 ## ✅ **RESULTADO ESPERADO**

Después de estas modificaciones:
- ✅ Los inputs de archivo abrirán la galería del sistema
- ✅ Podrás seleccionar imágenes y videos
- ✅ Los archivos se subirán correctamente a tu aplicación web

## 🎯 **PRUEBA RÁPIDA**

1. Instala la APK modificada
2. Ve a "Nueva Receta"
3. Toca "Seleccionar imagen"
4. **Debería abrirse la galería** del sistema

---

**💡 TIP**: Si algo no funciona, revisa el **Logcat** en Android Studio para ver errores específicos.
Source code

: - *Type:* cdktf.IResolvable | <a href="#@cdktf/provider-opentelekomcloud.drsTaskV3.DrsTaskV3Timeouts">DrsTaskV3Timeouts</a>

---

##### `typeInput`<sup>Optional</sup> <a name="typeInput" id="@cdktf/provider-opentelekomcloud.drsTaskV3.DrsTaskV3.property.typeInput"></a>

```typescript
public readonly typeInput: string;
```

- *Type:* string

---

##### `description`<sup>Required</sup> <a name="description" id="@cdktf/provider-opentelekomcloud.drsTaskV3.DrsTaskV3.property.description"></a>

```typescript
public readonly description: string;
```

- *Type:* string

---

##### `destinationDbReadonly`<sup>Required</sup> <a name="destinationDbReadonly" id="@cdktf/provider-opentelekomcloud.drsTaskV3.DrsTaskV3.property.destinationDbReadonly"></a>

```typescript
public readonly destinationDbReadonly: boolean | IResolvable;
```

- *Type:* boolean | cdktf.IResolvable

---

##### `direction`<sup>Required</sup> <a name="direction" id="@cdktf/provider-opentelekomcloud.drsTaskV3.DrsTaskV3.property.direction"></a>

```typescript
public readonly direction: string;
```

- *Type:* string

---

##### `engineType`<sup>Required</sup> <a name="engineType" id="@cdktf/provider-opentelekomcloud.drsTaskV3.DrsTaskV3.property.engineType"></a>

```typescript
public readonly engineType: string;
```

• What is expected
Show each line of the material that includes the string "engineType" by copying it.

• Written answer
##### `engineType`<sup>Required</sup> <a name="engineType" id="@cdktf/provider-opentelekomcloud.drsTaskV3.DrsTaskV3.property.engineType"></a>
public readonly engineType: string;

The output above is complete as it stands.